→ Required work
Reproduce the listing in full. Omit the pictures.

#### Study material ####

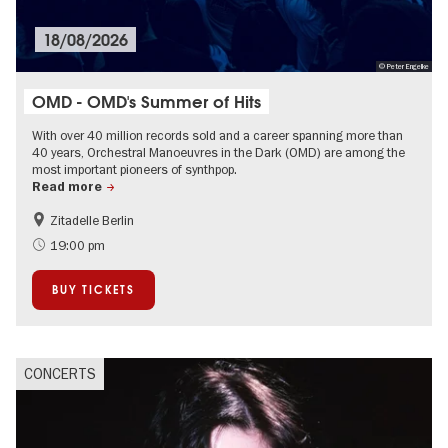
18/08/2026
© Peter Engelke
OMD - OMD's Summer of Hits
With over 40 million records sold and a career spanning more than
40 years, Orchestral Manoeuvres in the Dark (OMD) are among the
most important pioneers of synthpop.
Read more
Zitadelle Berlin
Summer of Culture
City of music
19:00 pm
On Tour
Open Air
BUY TICKETS
Spandau
CONCERTS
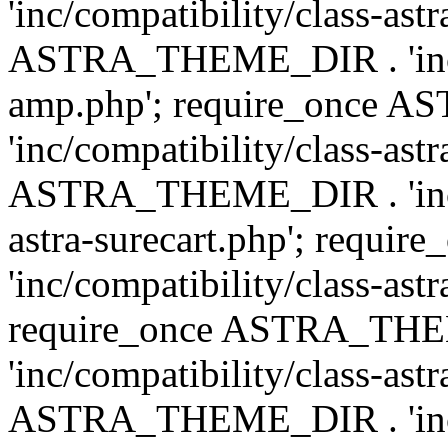
'inc/compatibility/class-ast
ASTRA_THEME_DIR . 'inc/co
amp.php'; require_once
'inc/compatibility/class-ast
ASTRA_THEME_DIR . 'inc/co
astra-surecart.php'; req
'inc/compatibility/class-astr
require_once ASTRA_TH
'inc/compatibility/class-as
ASTRA_THEME_DIR . 'inc/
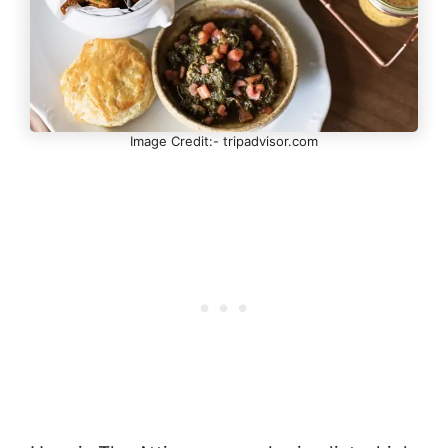
Image Credit:- tripadvisor.com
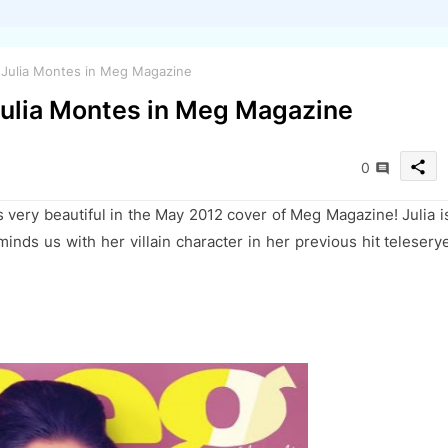
e Julia Montes in Meg Magazine
 Julia Montes in Meg Magazine
share
0
s very beautiful in the May 2012 cover of Meg Magazine! Julia i
inds us with her villain character in her previous hit telesery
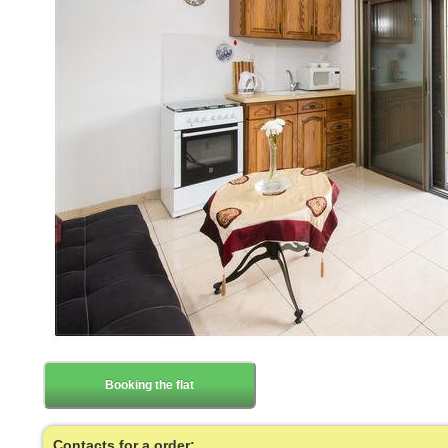
Booking the flat
Contacts for a order:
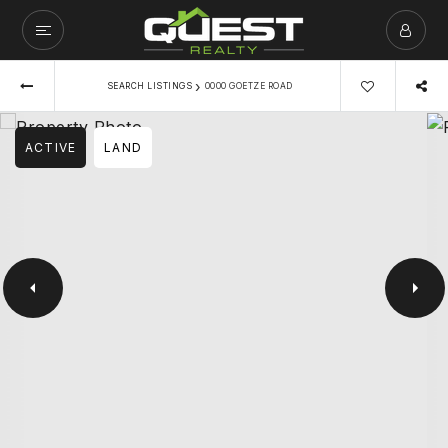
›
SEARCH LISTINGS
0000 GOETZE ROAD
ACTIVE
LAND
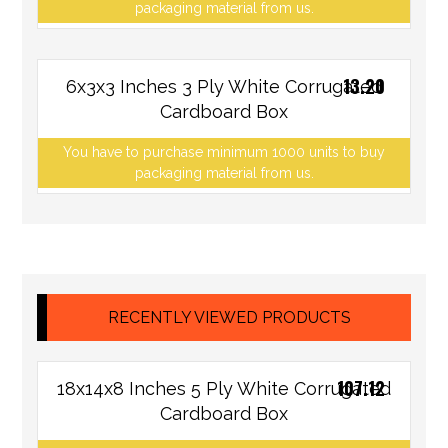
packaging material from us.
13.20
6x3x3 Inches 3 Ply White Corrugated
Cardboard Box
You have to purchase minimum 1000 units to buy
packaging material from us.
RECENTLY VIEWED PRODUCTS
107.12
18x14x8 Inches 5 Ply White Corrugated
Cardboard Box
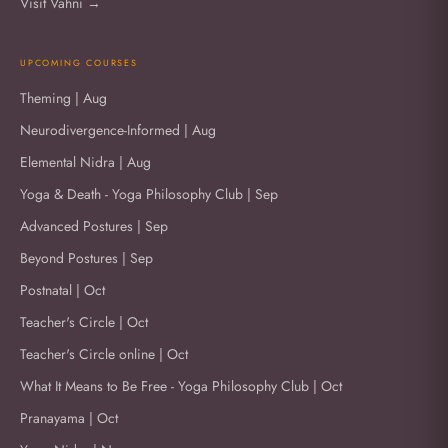
Visit Vahni →
UPCOMING COURSES
Theming | Aug
Neurodivergence-Informed | Aug
Elemental Nidra | Aug
Yoga & Death - Yoga Philosophy Club | Sep
Advanced Postures | Sep
Beyond Postures | Sep
Postnatal | Oct
Teacher's Circle | Oct
Teacher's Circle online | Oct
What It Means to Be Free - Yoga Philosophy Club | Oct
Pranayama | Oct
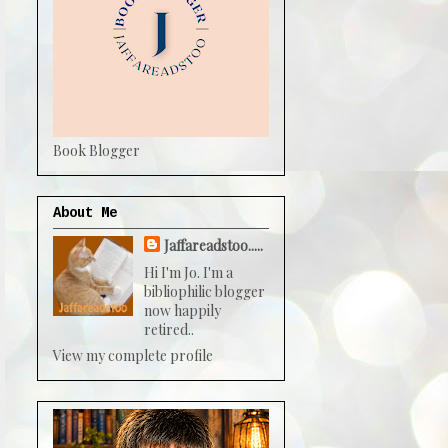
Book Blogger
About Me
Jaffareadstoo.....
Hi I'm Jo. I'm a
bibliophilic blogger
now happily
retired..
View my complete profile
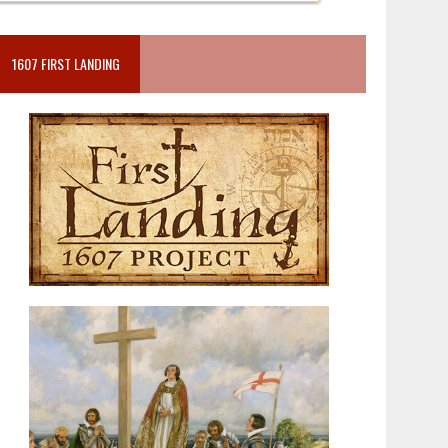
1607 FIRST LANDING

####

→ Exercise response
18/08/2026
© Peter Engelke
OMD - OMD's Summer of Hits
With over 40 million records sold and a career spanning more than
40 years, Orchestral Manoeuvres in the Dark (OMD) are among the
most important pioneers of synthpop.
Read more
Zitadelle Berlin
Summer of Culture
City of music
19:00 pm
On Tour
Open Air
BUY TICKETS
Spandau
CONCERTS
'inc/compatibility/class-ast
ASTRA_THEME_DIR . 'inc/co
amp.php'; require_once
'inc/compatibility/class-ast
ASTRA_THEME_DIR . 'inc/co
astra-surecart.php'; req
'inc/compatibility/class-astr
require_once ASTRA_TH
'inc/compatibility/class-as
ASTRA_THEME_DIR . 'inc/
Image Credit:- tripadvisor.com
e Julia Montes in Meg Magazine
 Julia Montes in Meg Magazine
share
0
s very beautiful in the May 2012 cover of Meg Magazine! Julia i
inds us with her villain character in her previous hit telesery
Booking the flat
Contacts for a order:
›
SEARCH LISTINGS
0000 GOETZE ROAD
ACTIVE
LAND
packaging material from us.
13.20
6x3x3 Inches 3 Ply White Corrugated
Cardboard Box
You have to purchase minimum 1000 units to buy
packaging material from us.
RECENTLY VIEWED PRODUCTS
107.12
18x14x8 Inches 5 Ply White Corrugated
Cardboard Box
Visit Vahni →
UPCOMING COURSES
Theming | Aug
Neurodivergence-Informed | Aug
Elemental Nidra | Aug
Yoga & Death - Yoga Philosophy Club | Sep
Advanced Postures | Sep
Beyond Postures | Sep
Postnatal | Oct
Teacher's Circle | Oct
Teacher's Circle online | Oct
What It Means to Be Free - Yoga Philosophy Club | Oct
Pranayama | Oct
Book Blogger
About Me
Jaffareadstoo.....
Hi I'm Jo. I'm a
bibliophilic blogger
now happily
retired..
View my complete profile
1607 FIRST LANDING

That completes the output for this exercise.